Friday, February 6, 2009

The Artist in Me...and You

I always loved art class. Fortunately I grew up the 60s (there you have it…I am old in the blog world but very proud to be this age…I had to work hard to get here and would never want to be 20 again). Most of my art teachers in high school and middle school (the 70s) had come through Woodstock and Peter Max and the Beatles. What a privilege this was to work with art teachers (who the other teachers thought were a little wonky) who really understood that creativity will come out of everyone in the right environment. The more one liberates themselves to embrace that creativity, the more rapid the growth in our brain and very soul to not only find creative solutions but to express them.

Being pegged as the dreamer type of kid who liked art and reading, I had the privilege to like what I wanted because artists and dreamers don’t seem to be on a fast track, and we seem to resist being corralled. Most people don't think we will make much of anything in the world; so we are (for the most part) left to our own means. Relatives and friends keep pushing us to do something constructive with our time and our hands. Mind you, I learned how to sit in my seat, not be seen and try to stay out of the teachers’ radar (all likely reasons I became a teacher myself as a need to free those creative souls in the world). And I enjoyed my years as a teacher immensely. I wasn't big on a lot of rules. My biggest peeve rule was teachers who expect kids to ask to go to the bathroom. I always told the kids if you have to go to the bathroom...don't ask my permission....just go. So suffice it to say, I loved the other teachers who taught me how to bring out the big ideas in kids and help them find the biggest dreams and visions.
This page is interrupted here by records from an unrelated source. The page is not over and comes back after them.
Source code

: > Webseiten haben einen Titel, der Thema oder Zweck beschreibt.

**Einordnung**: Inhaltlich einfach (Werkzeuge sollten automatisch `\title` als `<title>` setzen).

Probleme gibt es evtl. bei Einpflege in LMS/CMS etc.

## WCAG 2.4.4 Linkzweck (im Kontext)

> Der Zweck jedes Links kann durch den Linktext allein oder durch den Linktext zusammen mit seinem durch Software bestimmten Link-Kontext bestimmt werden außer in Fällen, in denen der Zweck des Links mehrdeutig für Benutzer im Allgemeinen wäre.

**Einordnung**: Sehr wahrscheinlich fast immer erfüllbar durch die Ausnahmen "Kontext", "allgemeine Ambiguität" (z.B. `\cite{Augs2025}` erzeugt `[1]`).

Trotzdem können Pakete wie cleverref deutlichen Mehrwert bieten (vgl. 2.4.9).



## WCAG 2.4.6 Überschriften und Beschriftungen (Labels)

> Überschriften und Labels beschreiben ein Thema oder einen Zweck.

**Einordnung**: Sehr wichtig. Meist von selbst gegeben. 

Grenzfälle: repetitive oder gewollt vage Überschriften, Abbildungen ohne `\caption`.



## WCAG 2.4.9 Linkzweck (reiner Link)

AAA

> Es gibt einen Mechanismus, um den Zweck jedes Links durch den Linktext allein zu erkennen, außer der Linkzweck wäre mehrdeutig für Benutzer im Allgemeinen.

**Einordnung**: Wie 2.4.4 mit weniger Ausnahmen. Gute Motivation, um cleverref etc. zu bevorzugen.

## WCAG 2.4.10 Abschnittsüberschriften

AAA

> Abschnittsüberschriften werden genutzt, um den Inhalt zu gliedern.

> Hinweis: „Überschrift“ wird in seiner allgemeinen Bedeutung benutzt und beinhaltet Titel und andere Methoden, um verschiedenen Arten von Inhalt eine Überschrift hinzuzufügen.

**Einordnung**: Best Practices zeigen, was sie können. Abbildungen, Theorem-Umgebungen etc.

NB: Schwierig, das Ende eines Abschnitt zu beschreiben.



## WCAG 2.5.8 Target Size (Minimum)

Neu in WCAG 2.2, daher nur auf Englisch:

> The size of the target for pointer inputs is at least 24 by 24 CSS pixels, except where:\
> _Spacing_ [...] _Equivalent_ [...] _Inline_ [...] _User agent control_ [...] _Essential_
See my p.s. at the end of this blog and you will get an idea of the kind of teacher I am....that's the kind of person I am.

In art class, I learned color theory not in a dry way but rather by painting and listening to my art teachers lavish over curious color explorations. I was especially drawn to pop art and studies of shapes. When I was a kid, I wanted to be an author and illustrator. I remember writing a book when I was around 7 that I was so very proud of. I showed it to my teacher who taught me the word plagarism—big word for a little kid but I got the picture real fast. Indeed, the book was written about a cartoon I had seen. While it didn’t stop me from writing or drawing, it made an indelible impact on my life as far as observing and respecting the creative efforts of others.

So, why didn’t I become an artist? My real dream growing up was to move to Paris and live in a flat and be an artist and roam the streets studying great artwork. I don’t have real knowledge of any of this but I suppose someone told me Paris was the place to be if you're an artist. Or maybe I was affected by the guys wearing the beret and the paint palette on their hand in the cartoons (see a pattern here?!). Have you ever seen the movie “Christmas Story” where the kid is told he can’t have a bb gun because he’ll shoot his eye out…I suppose that is what happened to my dream of being an artist? It didn’t seem like a logical way to support myself and I knew I had to do that (a very clear message since I wouldn’t likely ever want someone else to support me).

Now before you get sad for me, let me tell you that I enjoy the most creative life and always have even though I didn’t get to Paris or have a degree in art history and a minor in painting. I have had the privilege of expressing my creativity in finding creative solutions and interspersing whimsy and inspiration in every walk I have had the privilege of journeying.

But the best part is I now play in a medium that has all kinds of flexibility and expression…FABRIC!! Recently, we got the trunk show from Blue Underground. Talk about an explosion and exploration of color. What a fun time this has been to study these quilts. Some of them I like to call two-steps. Taking two complementary colors and matching them singularly. Then there are the ones that do a bit more of a color dance. And some throw all abandon to the wind.

They were so inspiring that I finally bought myself a couple of bundles of batiks that have been crying out for creation. I made Modern Thinking and then took the leftovers and made up Circus. These are my sun room quilts….comforting and the colors of nature. I love it, love, love it. Some days I just wander around to the corner where they are displayed at Pine Needles just to stroke and enjoy them.

The designers of Blue Underground are brave and inspiring. An artist knows they really have reached the viewer when the viewer launches off and expressees themselves in their creative venue. Perhaps that is why sewing is contagious and so affecting to so many of us!

All the Best to You

p.s. This last note is tribute to a quilt after my own heart. See the back of the Jester's Court quilt. Black and white....fabulous finish to a bright expression. I think if I were a quilt, this is the quilt I would be....a clear and concrete side and a playful side. But even the clear and concrete side of my life is whimsy and play.